> The task
Write out again, exactly, the lines below starting at the one with "Speaking about the" and ending at the one with "Hudur ایدہ اللہ تعالیٰ outlined".

(Data excerpts)
____

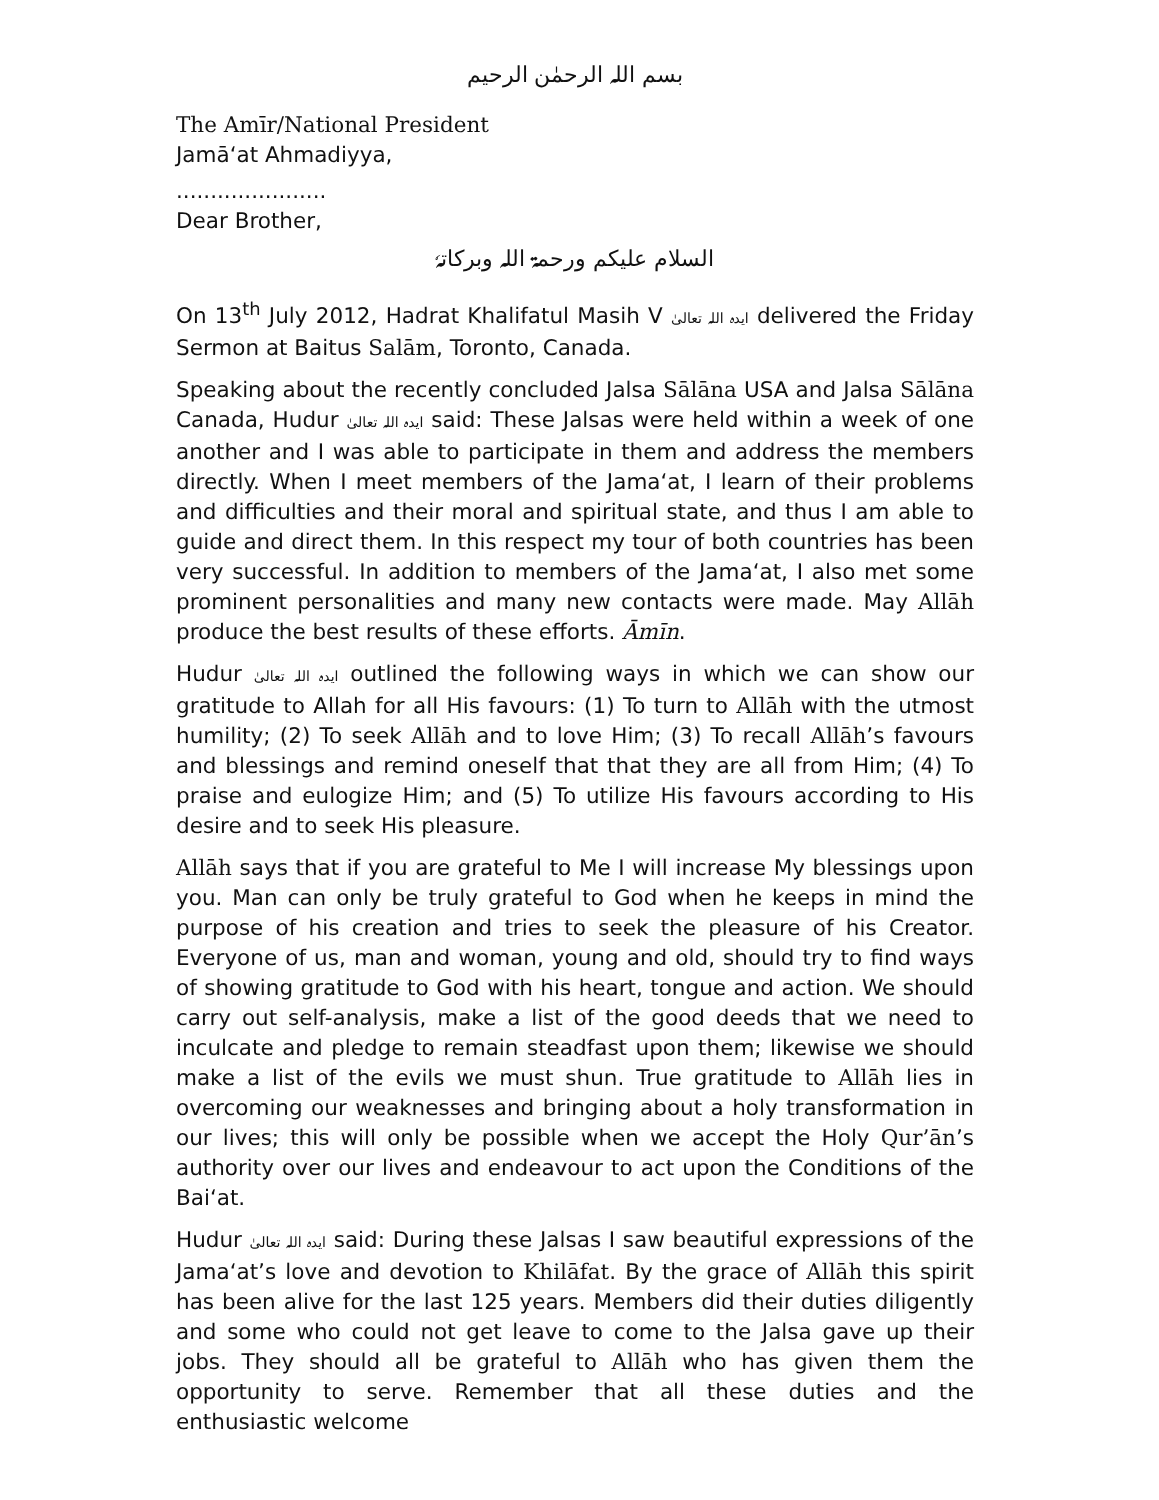بسم اللہ الرحمٰن الرحیم
The Amīr/National President
Jamā‘at Ahmadiyya,
......................
Dear Brother,
السلام علیکم ورحمۃ اللہ وبرکاتہٗ
On 13<sup>th</sup> July 2012, Hadrat Khalifatul Masih V ایدہ اللہ تعالیٰ delivered the Friday Sermon at Baitus Salām, Toronto, Canada.
Speaking about the recently concluded Jalsa Sālāna USA and Jalsa Sālāna Canada, Hudur ایدہ اللہ تعالیٰ said: These Jalsas were held within a week of one another and I was able to participate in them and address the members directly. When I meet members of the Jama‘at, I learn of their problems and difficulties and their moral and spiritual state, and thus I am able to guide and direct them. In this respect my tour of both countries has been very successful. In addition to members of the Jama‘at, I also met some prominent personalities and many new contacts were made. May Allāh produce the best results of these efforts. Āmīn.
Hudur ایدہ اللہ تعالیٰ outlined the following ways in which we can show our gratitude to Allah for all His favours: (1) To turn to Allāh with the utmost humility; (2) To seek Allāh and to love Him; (3) To recall Allāh’s favours and blessings and remind oneself that that they are all from Him; (4) To praise and eulogize Him; and (5) To utilize His favours according to His desire and to seek His pleasure.
Allāh says that if you are grateful to Me I will increase My blessings upon you. Man can only be truly grateful to God when he keeps in mind the purpose of his creation and tries to seek the pleasure of his Creator. Everyone of us, man and woman, young and old, should try to find ways of showing gratitude to God with his heart, tongue and action. We should carry out self-analysis, make a list of the good deeds that we need to inculcate and pledge to remain steadfast upon them; likewise we should make a list of the evils we must shun. True gratitude to Allāh lies in overcoming our weaknesses and bringing about a holy transformation in our lives; this will only be possible when we accept the Holy Qur’ān’s authority over our lives and endeavour to act upon the Conditions of the Bai‘at.
Hudur ایدہ اللہ تعالیٰ said: During these Jalsas I saw beautiful expressions of the Jama‘at’s love and devotion to Khilāfat. By the grace of Allāh this spirit has been alive for the last 125 years. Members did their duties diligently and some who could not get leave to come to the Jalsa gave up their jobs. They should all be grateful to Allāh who has given them the opportunity to serve. Remember that all these duties and the enthusiastic welcome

____

> Output
Speaking about the recently concluded Jalsa Sālāna USA and Jalsa Sālāna Canada, Hudur ایدہ اللہ تعالیٰ said: These Jalsas were held within a week of one another and I was able to participate in them and address the members directly. When I meet members of the Jama‘at, I learn of their problems and difficulties and their moral and spiritual state, and thus I am able to guide and direct them. In this respect my tour of both countries has been very successful. In addition to members of the Jama‘at, I also met some prominent personalities and many new contacts were made. May Allāh produce the best results of these efforts. Āmīn.
Hudur ایدہ اللہ تعالیٰ outlined the following ways in which we can show our gratitude to Allah for all His favours: (1) To turn to Allāh with the utmost humility; (2) To seek Allāh and to love Him; (3) To recall Allāh’s favours and blessings and remind oneself that that they are all from Him; (4) To praise and eulogize Him; and (5) To utilize His favours according to His desire and to seek His pleasure.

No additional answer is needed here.